→ **EXERCISE DETAILS**:
Rewrite the listing from the line containing "Lines per view: lens" up to and including the line containing "lens RADIAL K", renaming "Decimals" to "Precision" and leaving everything else unchanged.
** SOURCE RECORDS follows **
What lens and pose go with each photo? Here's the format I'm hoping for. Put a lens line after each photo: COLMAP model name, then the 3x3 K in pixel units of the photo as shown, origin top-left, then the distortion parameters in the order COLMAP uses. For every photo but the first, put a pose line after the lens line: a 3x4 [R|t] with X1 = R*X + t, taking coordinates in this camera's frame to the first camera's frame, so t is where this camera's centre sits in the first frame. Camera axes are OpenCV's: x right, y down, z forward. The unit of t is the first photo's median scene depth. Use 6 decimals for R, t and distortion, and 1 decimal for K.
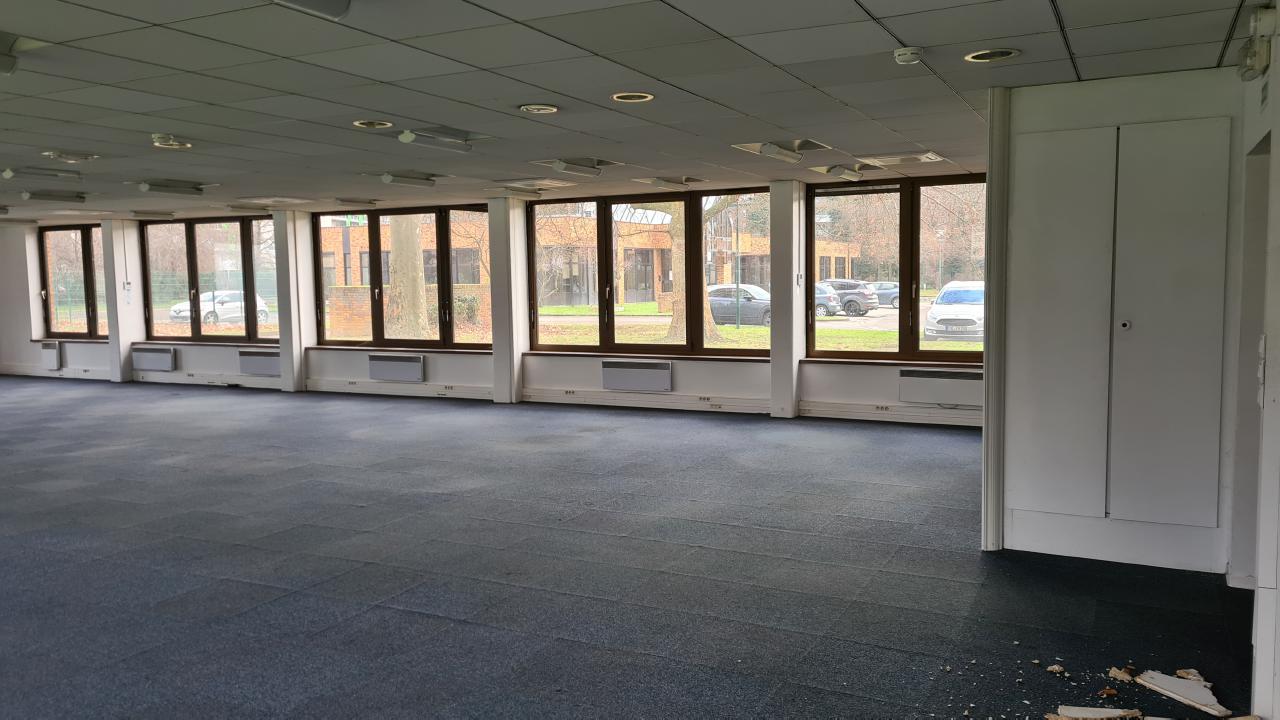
** End of SOURCE RECORDS **
** SOURCE RECORDS follows **
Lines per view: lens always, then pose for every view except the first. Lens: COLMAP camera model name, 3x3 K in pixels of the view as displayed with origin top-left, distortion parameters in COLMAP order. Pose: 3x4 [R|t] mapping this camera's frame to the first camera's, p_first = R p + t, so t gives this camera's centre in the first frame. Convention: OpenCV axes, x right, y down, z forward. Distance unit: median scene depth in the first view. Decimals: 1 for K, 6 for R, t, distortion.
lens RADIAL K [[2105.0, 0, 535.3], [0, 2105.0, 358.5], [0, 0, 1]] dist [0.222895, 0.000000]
** End of SOURCE RECORDS **
→ **TASK ANSWER**:
Lines per view: lens always, then pose for every view except the first. Lens: COLMAP camera model name, 3x3 K in pixels of the view as displayed with origin top-left, distortion parameters in COLMAP order. Pose: 3x4 [R|t] mapping this camera's frame to the first camera's, p_first = R p + t, so t gives this camera's centre in the first frame. Convention: OpenCV axes, x right, y down, z forward. Distance unit: median scene depth in the first view. Precision: 1 for K, 6 for R, t, distortion.
lens RADIAL K [[2105.0, 0, 535.3], [0, 2105.0, 358.5], [0, 0, 1]] dist [0.222895, 0.000000]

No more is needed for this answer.